A few years ago, I did this short film for my friends Megan and Patrick Heyn for FunnyorDie.com.  It’s the press junket to a fake movie called The Kite Man.  Megan plays a Lindsay Lohan-type actress trying to break out into her first adult role, Drew Droege is the The Kite Man‘s director, Kristin Wheatley is the Maria Menounos-like E! interviewer and I play, well, you’ll see. If you only know me from this blog, you might think I am a very serious person. I just wanted to post this to show I have a mirthful side, too.  So watch and vote FUNNY! (NSFW)

http://www.funnyordie.com/videos/a15fc3af2f/the-kite-man-press-junket

Guest Blogger, Joel Williams: Independence. Does that mean Freedom?

imagesA few days ago, I asked Joel Williams, a longtime friend and another Independence, Kansas product, if he would like to be a guest blogger here.  We have much in common, but the one thing I think that binds us together is our interest, perhaps one could say devotion, to all things related to William Inge.  I love what he had to say and I know you will, too.  Here it is:

 

Independence. Does that mean Freedom?

Like Ray, I grew up in Independence, Kansas. Like Ray, I’m a fan of William Inge, playwright and novelist (1913-73).

What I don’t know is if Ray is looking for the same things in the work of Inge that I am. What am I looking for? Oh, of course I’m looking for the familiar, for signs of the past, for explanations of human behavior, especially those humans in Freedom, Kansas, Inge’s version of my hometown. I’m also looking for what my particular experience growing up in Southeast Kansas did to and for me.

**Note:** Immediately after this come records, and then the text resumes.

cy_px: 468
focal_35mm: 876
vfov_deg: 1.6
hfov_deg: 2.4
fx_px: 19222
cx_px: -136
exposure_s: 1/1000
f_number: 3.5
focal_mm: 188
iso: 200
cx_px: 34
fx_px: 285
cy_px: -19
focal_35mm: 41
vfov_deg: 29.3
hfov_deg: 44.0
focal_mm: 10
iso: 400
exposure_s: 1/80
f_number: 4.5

A decade or so ago, I bashfully told a friend about William Inge and my hometown, downplaying its significance, and he buoyed me up, comparing his experience and saying, “No one ever made art about Reston, Virginia.” I doubt the literal but not the essential truth of that statement. It made me take a deeper look at the matter.

When I was about 13 years old, my mother took a night class at Independence Community College (once attended by the playwright himself) that had Inge as its subject. She came home and discussed the class, the teacher, her fellow students, and, finally, the plays and the novels. I took an interest, slowly understanding that his work was all about people I knew. My parents pointed out the houses around town that figured in the plays. As adolescence proceeded and I came to regard my hometown as a closed, insular environ worthy of escape, I got even more curious about Inge. I learned that he performed his own escape act, moving away while casting his eyes back toward Independence and keeping his hands on the typewriter.

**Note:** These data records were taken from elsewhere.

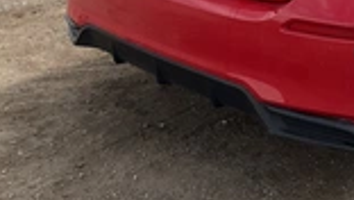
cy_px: -89
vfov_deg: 14.1
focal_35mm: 81
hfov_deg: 23.5
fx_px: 761
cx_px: 445
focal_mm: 3
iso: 25
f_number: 1.8
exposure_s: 1/1984
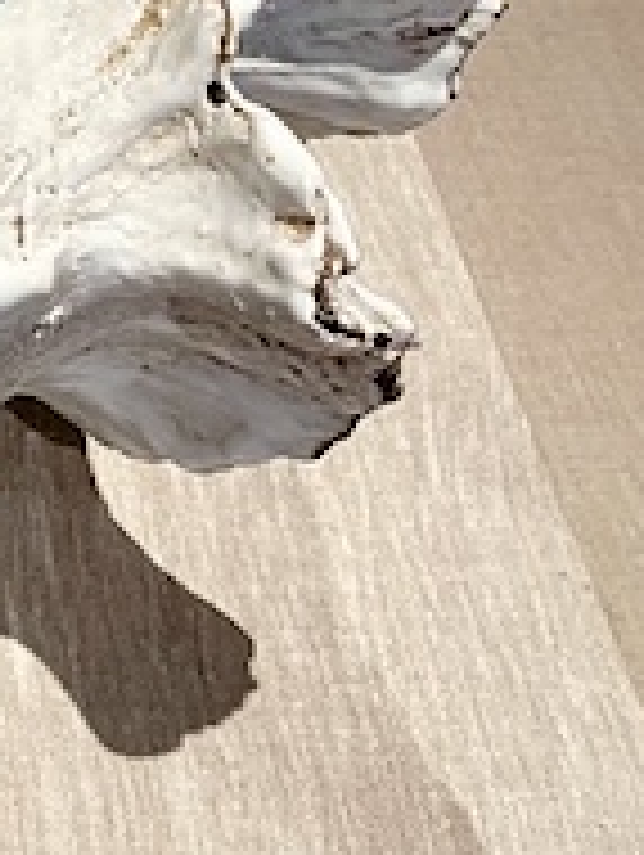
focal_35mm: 105
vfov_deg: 17.2
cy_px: -342
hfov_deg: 13.0
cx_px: -441
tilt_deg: -32.0
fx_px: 2599
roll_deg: -1.5
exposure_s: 1/60
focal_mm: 5.1
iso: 250
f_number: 1.6
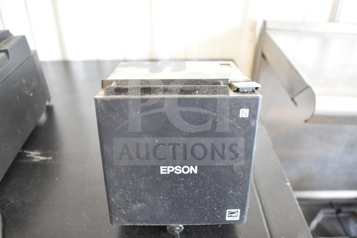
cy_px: 119
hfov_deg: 61.9
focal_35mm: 30
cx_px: 178
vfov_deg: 43.6
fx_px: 298
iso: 800
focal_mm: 20
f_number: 3.5
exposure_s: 1/30
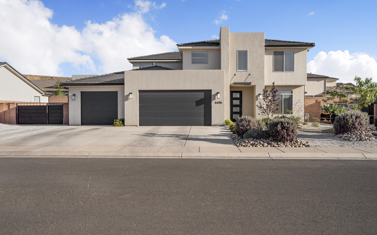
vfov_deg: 40.6
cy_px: 117
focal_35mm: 31
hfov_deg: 61.2
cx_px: 195
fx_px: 318
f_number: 6.3
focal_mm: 28
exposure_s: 1/1250
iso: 250
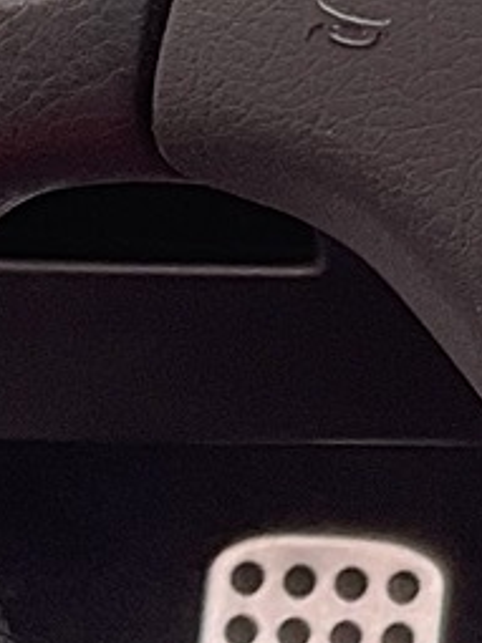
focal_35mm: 229
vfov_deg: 8.5
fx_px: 4255
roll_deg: -4.3
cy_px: -247
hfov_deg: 6.1
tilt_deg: -26.5
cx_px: 1290
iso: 40
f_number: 1.8
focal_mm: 3
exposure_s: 1/100
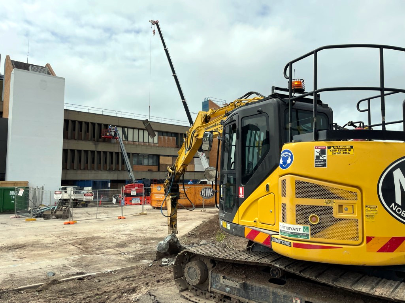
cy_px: 152
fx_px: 304
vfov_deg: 53.0
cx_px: 202
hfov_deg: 67.3
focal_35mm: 26
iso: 32
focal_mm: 4.2
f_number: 1.6
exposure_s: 1/9091
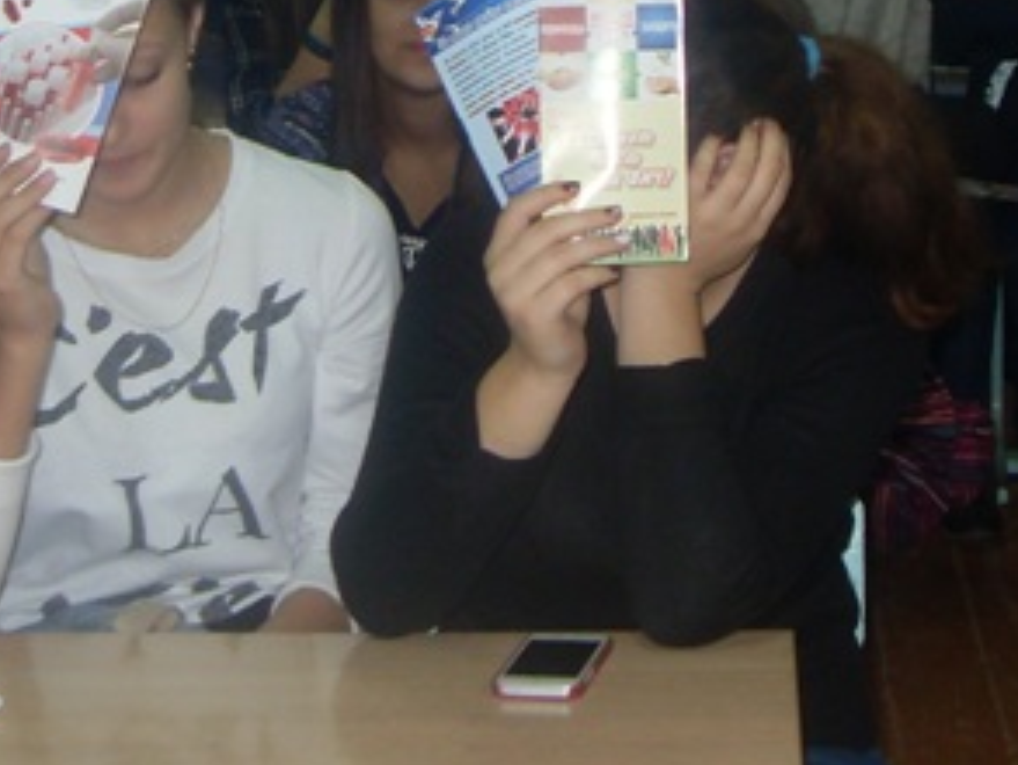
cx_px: 1119
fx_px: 2971
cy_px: -167
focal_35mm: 101
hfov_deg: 18.7
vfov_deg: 14.2
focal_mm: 6.3
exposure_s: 1/45
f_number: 2.8
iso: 100
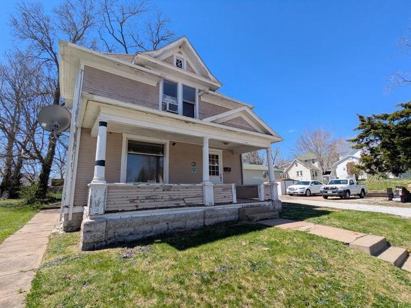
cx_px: 206
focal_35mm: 16
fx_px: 190
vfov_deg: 78.1
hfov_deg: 94.5
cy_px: 154
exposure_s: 1/1453
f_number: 2.2
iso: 49
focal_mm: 2.35
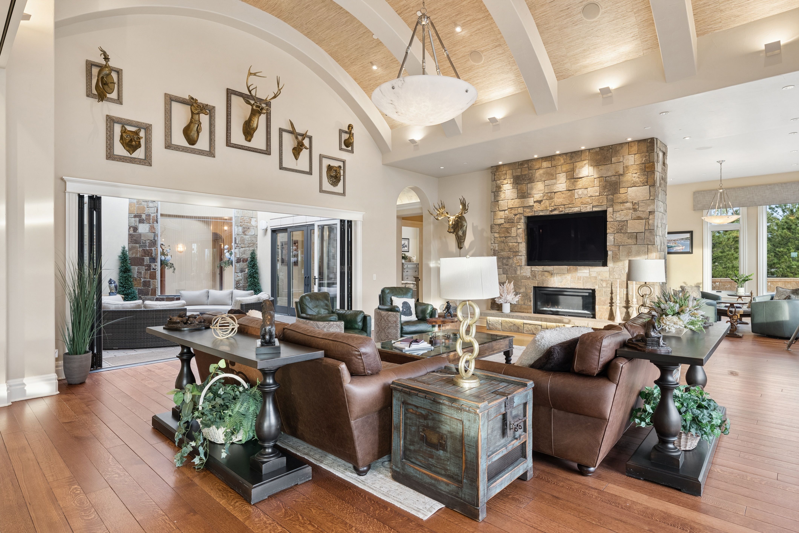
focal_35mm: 19
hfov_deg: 86.9
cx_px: 400
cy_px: 266
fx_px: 422
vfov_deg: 64.6
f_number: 8
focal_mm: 19
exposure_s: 1/15
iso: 500
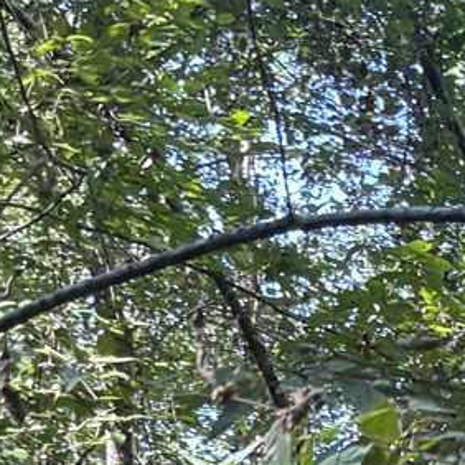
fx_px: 2857
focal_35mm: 188
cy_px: 1252
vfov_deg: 8.3
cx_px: 361
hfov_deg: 9.3
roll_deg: +2.1
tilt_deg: -5.1
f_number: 1.6
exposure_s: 1/121
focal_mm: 5.96
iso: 125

Every few years, I find myself going through a self-imposed Inge Intensive. I haul out “Four Plays,” then force my partner Roger to sit through a dinnertime viewing of Splendor in the Grass. Recently, I ordered my own copies of My Son is a Splendid Driver and Good Luck, Miss Wyckoff, and read them before flying back to Independence for the Inge Festival. Do enough of that reading and all you think is, funny, there wasn’t much freedom in Freedom – all those old maid schoolteachers accepting or rebelling against the strictures of small-town life and beauty queens dreaming of hopping a train to Tulsa to get together with shiftless bad-boy ramblers.

So, what are the results of growing up in The Real Freedom? I suppose that being surrounded by actual Kansas schoolteachers, beauty queens and bad boys while comparing them to their analogues on stage and screen made me acutely, intimately appreciate what an artist can do with words on a page and actors on a stage. Compared to other small-town natives I know, I think I see my hometown as something of a stage set, a place where Human Drama Happens. And I do occasionally find myself putting my life experiences into the narrative frame of an Inge play – oh stop it Joel, you’re acting just like Sonny! If I can’t have Bud I’m gonna go crazy, crazy!!! And when I think about the reason why I left Independence, I guess I was afraid of becoming a kind of old maid schoolteacher and yearned to run off to the city on a boxcar. So I did.